**Source material**
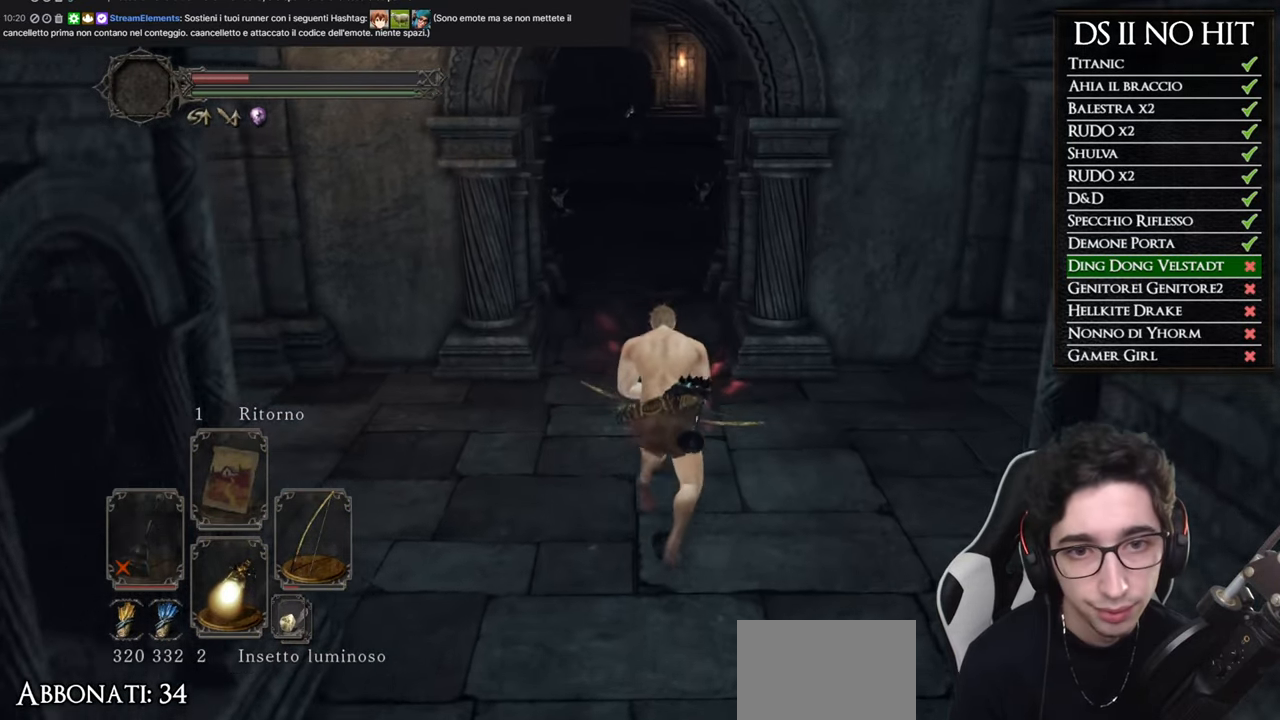
{"buttons": ["B"], "left_stick": "up", "right_stick": "center", "button_events": []}
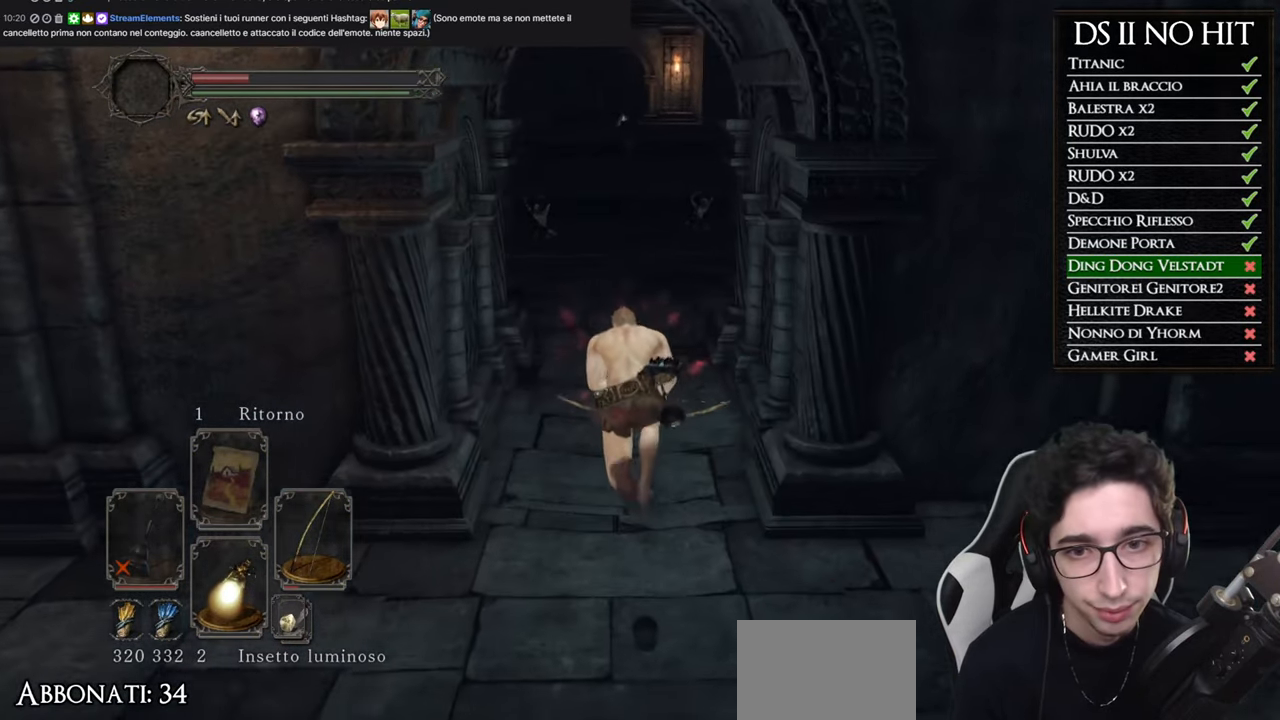
{"buttons": ["B"], "left_stick": "right", "right_stick": "center", "button_events": []}
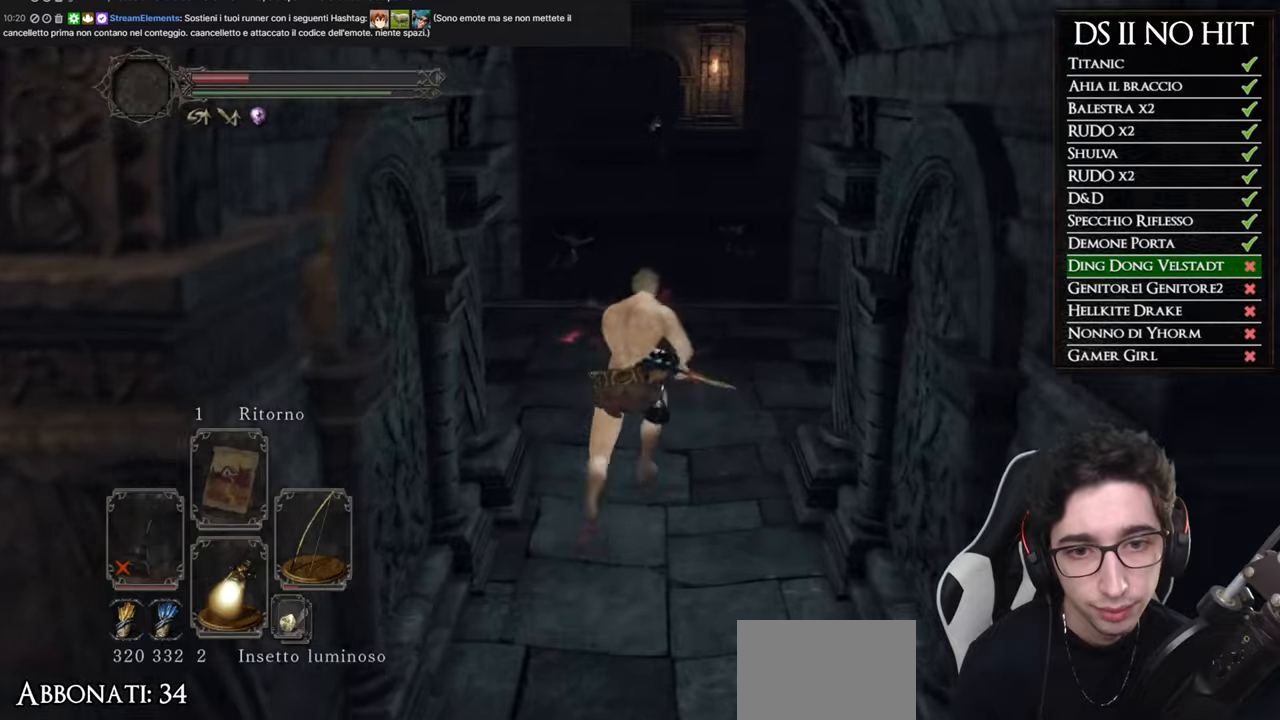
{"buttons": ["B"], "left_stick": "down", "right_stick": "center", "button_events": []}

**Brief**
Whenever images occur above, omit them and retype each line exactly as it stands.

**Reply to the exercise**
{"buttons": ["B"], "left_stick": "up", "right_stick": "center", "button_events": []}
{"buttons": ["B"], "left_stick": "right", "right_stick": "center", "button_events": []}
{"buttons": ["B"], "left_stick": "down", "right_stick": "center", "button_events": []}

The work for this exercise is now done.